Exercise aim: Go through the entries below and copy each line containing the word "Cade".
-=-=-=-=-
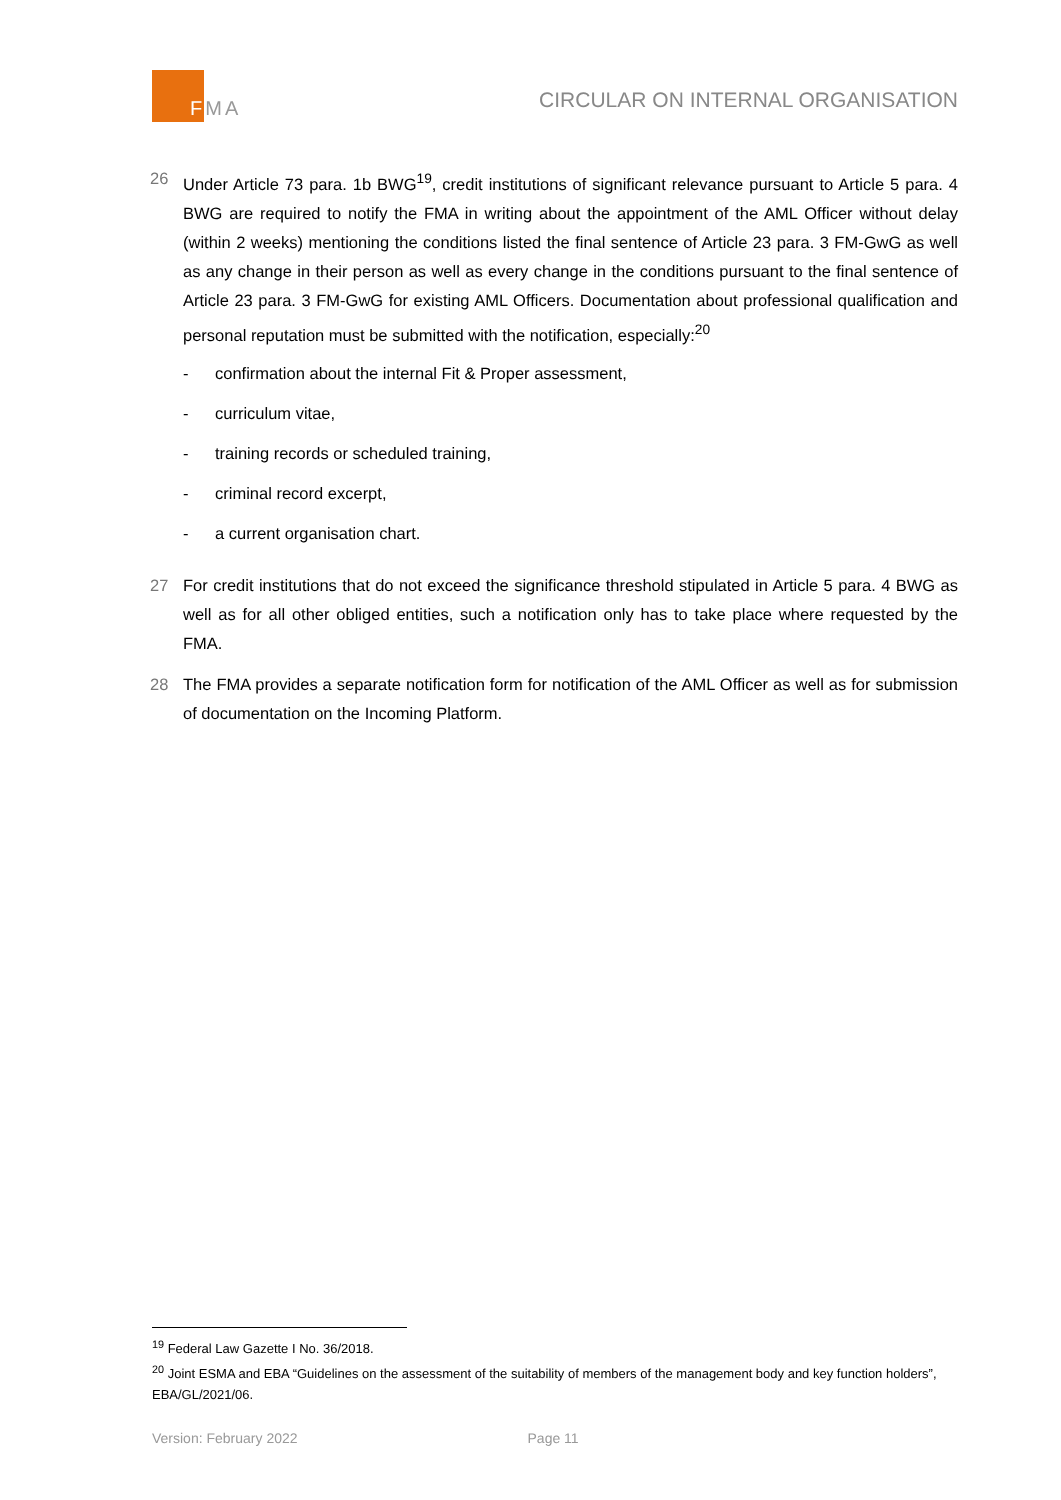FMA
CIRCULAR ON INTERNAL ORGANISATION
26 Under Article 73 para. 1b BWG<sup>19</sup>, credit institutions of significant relevance pursuant to Article 5 para. 4 BWG are required to notify the FMA in writing about the appointment of the AML Officer without delay (within 2 weeks) mentioning the conditions listed the final sentence of Article 23 para. 3 FM-GwG as well as any change in their person as well as every change in the conditions pursuant to the final sentence of Article 23 para. 3 FM-GwG for existing AML Officers. Documentation about professional qualification and personal reputation must be submitted with the notification, especially:<sup>20</sup>
- confirmation about the internal Fit & Proper assessment,
- curriculum vitae,
- training records or scheduled training,
- criminal record excerpt,
- a current organisation chart.
27 For credit institutions that do not exceed the significance threshold stipulated in Article 5 para. 4 BWG as well as for all other obliged entities, such a notification only has to take place where requested by the FMA.
28 The FMA provides a separate notification form for notification of the AML Officer as well as for submission of documentation on the Incoming Platform.
<sup>19</sup> Federal Law Gazette I No. 36/2018.
<sup>20</sup> Joint ESMA and EBA “Guidelines on the assessment of the suitability of members of the management body and key function holders”, EBA/GL/2021/06.
Version: February 2022 Page 11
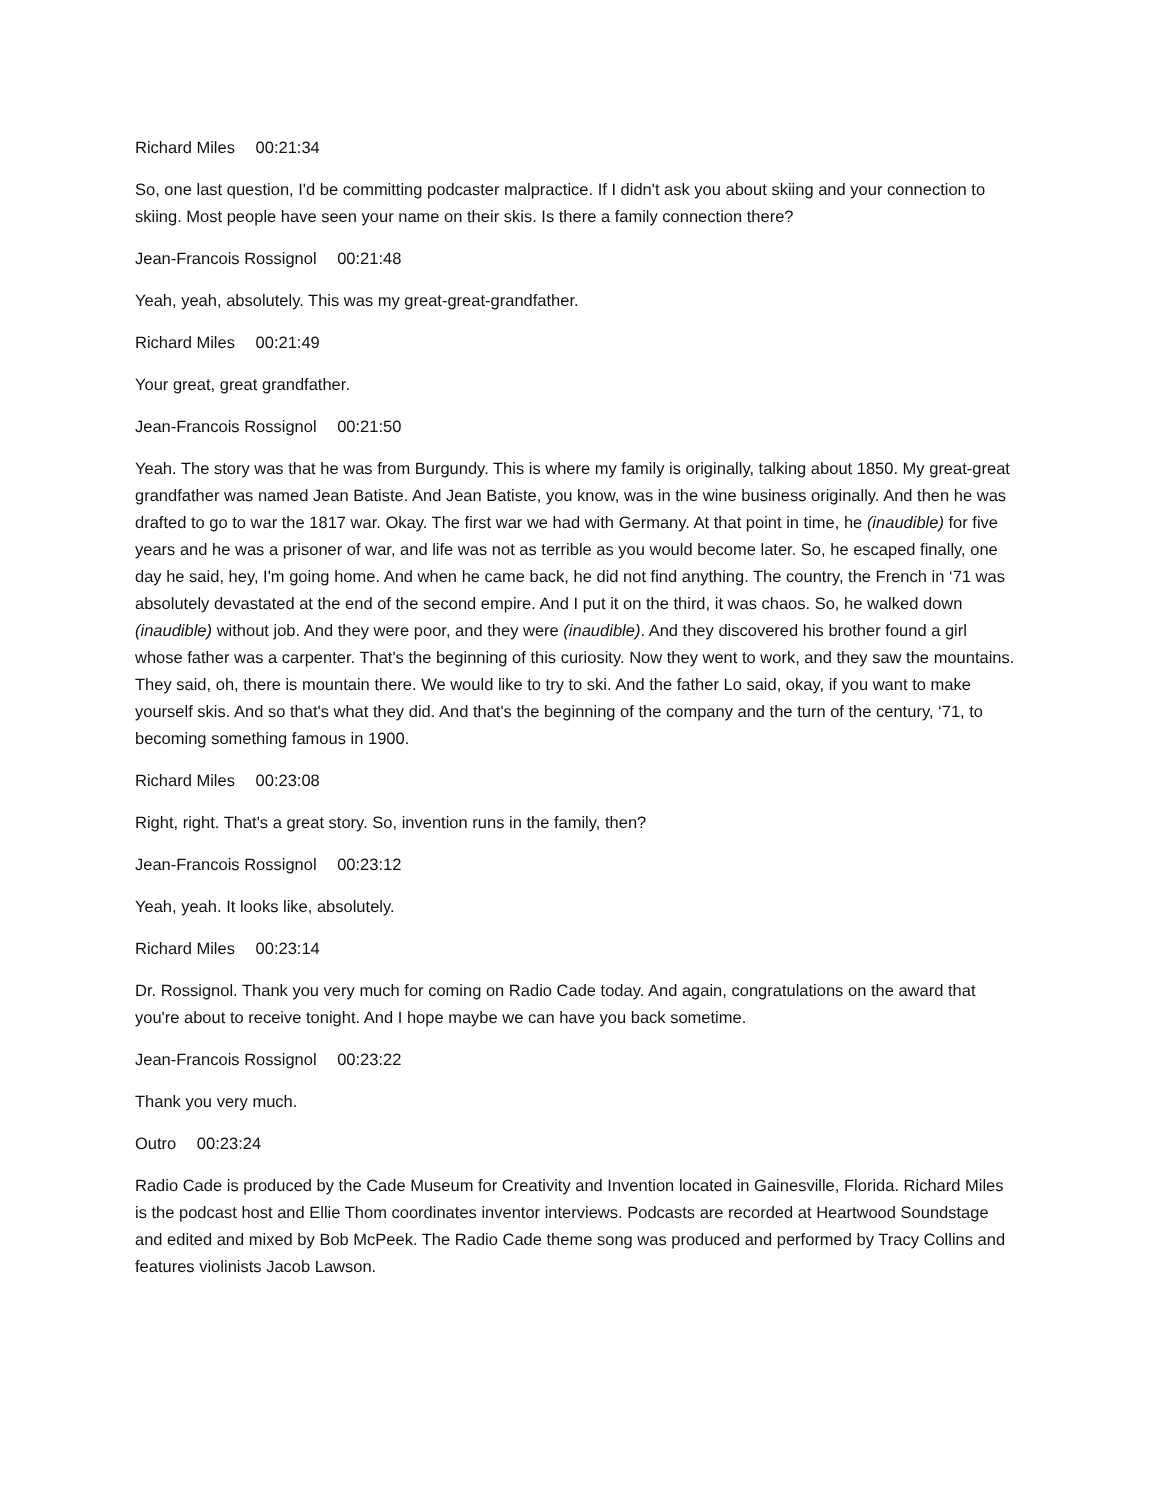Richard Miles 00:21:34
So, one last question, I'd be committing podcaster malpractice. If I didn't ask you about skiing and your connection to skiing. Most people have seen your name on their skis. Is there a family connection there?
Jean-Francois Rossignol 00:21:48
Yeah, yeah, absolutely. This was my great-great-grandfather.
Richard Miles 00:21:49
Your great, great grandfather.
Jean-Francois Rossignol 00:21:50
Yeah. The story was that he was from Burgundy. This is where my family is originally, talking about 1850. My great-great grandfather was named Jean Batiste. And Jean Batiste, you know, was in the wine business originally. And then he was drafted to go to war the 1817 war. Okay. The first war we had with Germany. At that point in time, he (inaudible) for five years and he was a prisoner of war, and life was not as terrible as you would become later. So, he escaped finally, one day he said, hey, I'm going home. And when he came back, he did not find anything. The country, the French in ‘71 was absolutely devastated at the end of the second empire. And I put it on the third, it was chaos. So, he walked down (inaudible) without job. And they were poor, and they were (inaudible). And they discovered his brother found a girl whose father was a carpenter. That's the beginning of this curiosity. Now they went to work, and they saw the mountains. They said, oh, there is mountain there. We would like to try to ski. And the father Lo said, okay, if you want to make yourself skis. And so that's what they did. And that's the beginning of the company and the turn of the century, ‘71, to becoming something famous in 1900.
Richard Miles 00:23:08
Right, right. That's a great story. So, invention runs in the family, then?
Jean-Francois Rossignol 00:23:12
Yeah, yeah. It looks like, absolutely.
Richard Miles 00:23:14
Dr. Rossignol. Thank you very much for coming on Radio Cade today. And again, congratulations on the award that you're about to receive tonight. And I hope maybe we can have you back sometime.
Jean-Francois Rossignol 00:23:22
Thank you very much.
Outro 00:23:24
Radio Cade is produced by the Cade Museum for Creativity and Invention located in Gainesville, Florida. Richard Miles is the podcast host and Ellie Thom coordinates inventor interviews. Podcasts are recorded at Heartwood Soundstage and edited and mixed by Bob McPeek. The Radio Cade theme song was produced and performed by Tracy Collins and features violinists Jacob Lawson.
-=-=-=-=-
Solution:
Dr. Rossignol. Thank you very much for coming on Radio Cade today. And again, congratulations on the award that you're about to receive tonight. And I hope maybe we can have you back sometime.
Radio Cade is produced by the Cade Museum for Creativity and Invention located in Gainesville, Florida. Richard Miles is the podcast host and Ellie Thom coordinates inventor interviews. Podcasts are recorded at Heartwood Soundstage and edited and mixed by Bob McPeek. The Radio Cade theme song was produced and performed by Tracy Collins and features violinists Jacob Lawson.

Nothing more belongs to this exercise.